RUNA SINU - THE LANGUAGE OF HUMANITY
So in 2015 Maco is ready with his concept - la Haute Culture
Take inspiration from and modernise clothes from his grandparents' culture (the Andes mountains)
Use the noble wool of the Alpaga
Work directly with the local artisans in Peru (knits, weaves...)
Spread the word on his cultural heritage
Create an affordable luxury brand
Give all his clothes names from his grandparents' Quechua language (like Runa Sinu)
He knows every artisan that works for him and loves going to see them back in Peru, working and spending time with them, he pays them directly, cutting out the middle man.
Last time he spent a week with a group of women and took them out, taking them to the textile museum so they could learn more about their culture and history.

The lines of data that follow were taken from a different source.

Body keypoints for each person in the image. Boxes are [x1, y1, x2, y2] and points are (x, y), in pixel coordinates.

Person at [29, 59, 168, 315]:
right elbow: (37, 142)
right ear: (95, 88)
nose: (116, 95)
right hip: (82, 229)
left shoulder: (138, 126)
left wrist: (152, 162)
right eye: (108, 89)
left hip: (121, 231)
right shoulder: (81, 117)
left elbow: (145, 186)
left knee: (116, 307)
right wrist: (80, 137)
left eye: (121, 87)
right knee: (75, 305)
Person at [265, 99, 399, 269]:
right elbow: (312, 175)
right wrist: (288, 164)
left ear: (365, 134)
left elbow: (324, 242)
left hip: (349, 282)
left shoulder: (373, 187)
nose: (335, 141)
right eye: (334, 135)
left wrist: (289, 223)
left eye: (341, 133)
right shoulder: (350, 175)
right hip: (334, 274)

For Maco, fabrics are a way of writing a story, creating poetry. Every piece has a meaning and a sense.
The poncho, his signature piece, holds a strong symbolism in the Andean culture because when you pass your head through the hole, they say it is like the sun rising though the mountains (the mountains being the sleeves). When you wear the poncho it becomes the sun because it warms you up.
"In my culture, clothes tell a story. for example in the graphic design on a lot of fabrics you can see animals, lakes,
mountains...it's a 'thank you' to nature.
All this symbolism is really attractive to me, I still think 'wow that's incredible' "
Maco is continuing to develop his brand in a responsable way.
His last collection was called INTROSPECTION, because he believes we should all look a little further into how we consume and the effect on our planet.
His next collection for SS19 is called BIO LOGIC where he has used only organic cottons.
His "universe" is very clear, his message lucid and his collections always in line with his passion for his Peruvian heritage. When he talks of it, his eyes light up.
The cut and the fabrics are high quality, just like the graphic universe, he's created too- his videos, photos, lookbooks...
There is something very "LOGIC" and coherent in everything he does- his message works, we want to know more about where he's from, to dive into his culture, to see his mountains.
His collections are inspiring and his clothes send us off on a trip to Peru, up to Pampa Guay, far away, where they speak Quechua and the Alpacas freely roam the land.
"My fashion is human fashion.
All my creations are made with love. I love working with the local craftsmen and women, I love spreading the message
of my Andean culture to others.
Over there, they are so happy to know that their work is worn by people in Europe.
I want the people who buy my clothes to feel this good energy, that there's a story behind every piece.
Good energy for everyone: for me, for the artisans, and of course for my clients."